▶ [TASK DIRECTIONS]
Tally the lines below that contain the word "board", and give only that number.

▶ [MATERIAL FOR THIS TASK]
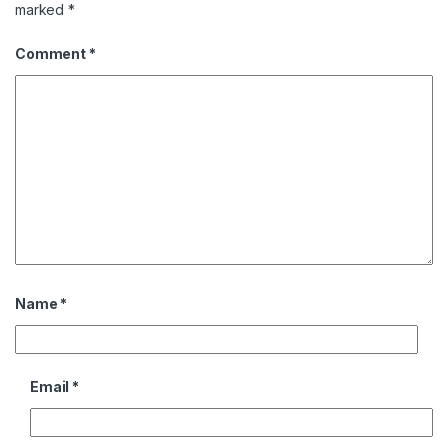
marked
*
Comment
*
Name
*
Email
*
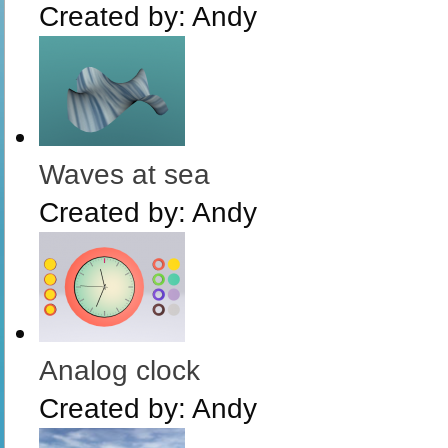
Created by:
Andy
Waves at sea
Created by:
Andy
Analog clock
Created by:
Andy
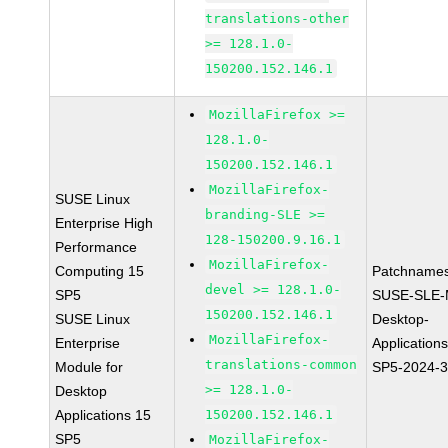
translations-other
>= 128.1.0-
150200.152.146.1
MozillaFirefox >=
128.1.0-
150200.152.146.1
MozillaFirefox-
SUSE Linux
branding-SLE >=
Enterprise High
128-150200.9.16.1
Performance
MozillaFirefox-
Computing 15
Patchnames
devel >= 128.1.0-
SP5
SUSE-SLE-
150200.152.146.1
SUSE Linux
Desktop-
MozillaFirefox-
Enterprise
Application
translations-common
Module for
SP5-2024-
>= 128.1.0-
Desktop
Applications 15
150200.152.146.1
SP5
MozillaFirefox-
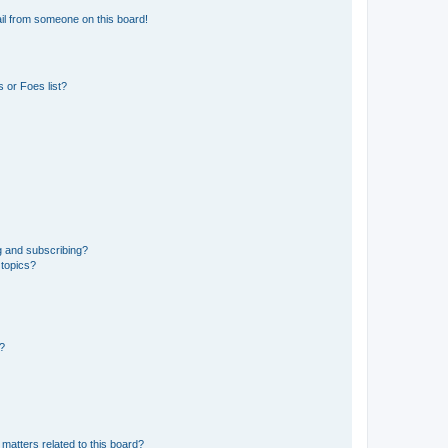
il from someone on this board!
 or Foes list?
g and subscribing?
 topics?
d?
matters related to this board?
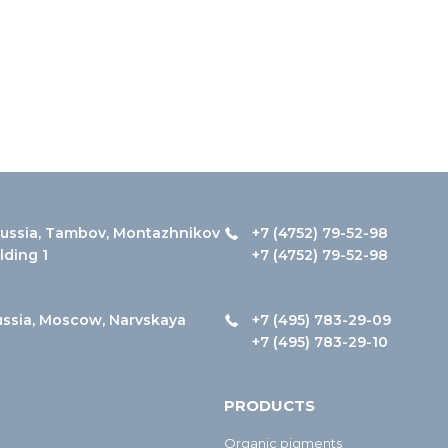
ussia, Tambov, Montazhnikov
+7 (4752) 79-52-98
ilding 1
+7 (4752) 79-52-98
ussia, Moscow, Narvskaya
+7 (495) 783-29-09
+7 (495) 783-29-10
PRODUCTS
Organic pigments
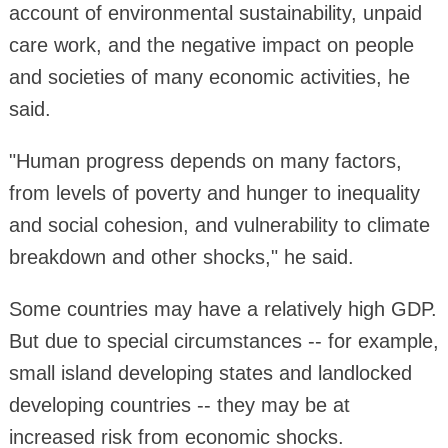
account of environmental sustainability, unpaid
care work, and the negative impact on people
and societies of many economic activities, he
said.
"Human progress depends on many factors,
from levels of poverty and hunger to inequality
and social cohesion, and vulnerability to climate
breakdown and other shocks," he said.
Some countries may have a relatively high GDP.
But due to special circumstances -- for example,
small island developing states and landlocked
developing countries -- they may be at
increased risk from economic shocks.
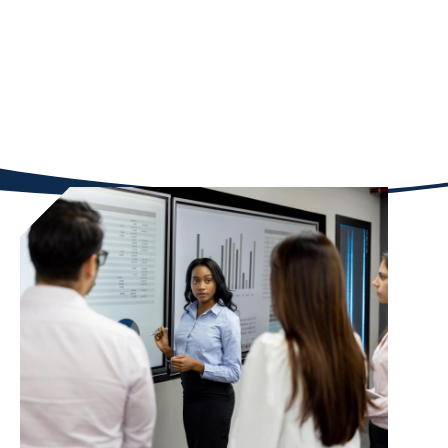
fellowships, courses, and resources built for
students like you—and take the next step in your
entrepreneurial journey.
Student Opportunities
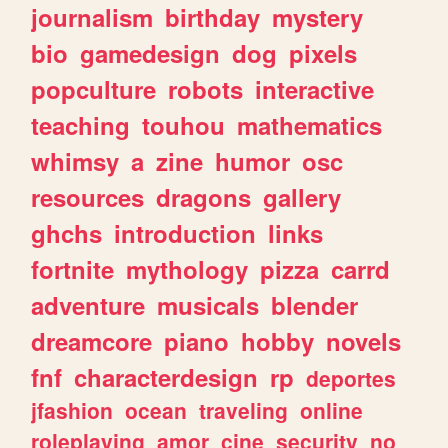
journalism
birthday
mystery
bio
gamedesign
dog
pixels
popculture
robots
interactive
teaching
touhou
mathematics
whimsy
a
zine
humor
osc
resources
dragons
gallery
ghchs
introduction
links
fortnite
mythology
pizza
carrd
adventure
musicals
blender
dreamcore
piano
hobby
novels
fnf
characterdesign
rp
deportes
jfashion
ocean
traveling
online
roleplaying
amor
cine
security
no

▶ [RESULT FOR THIS TASK]
2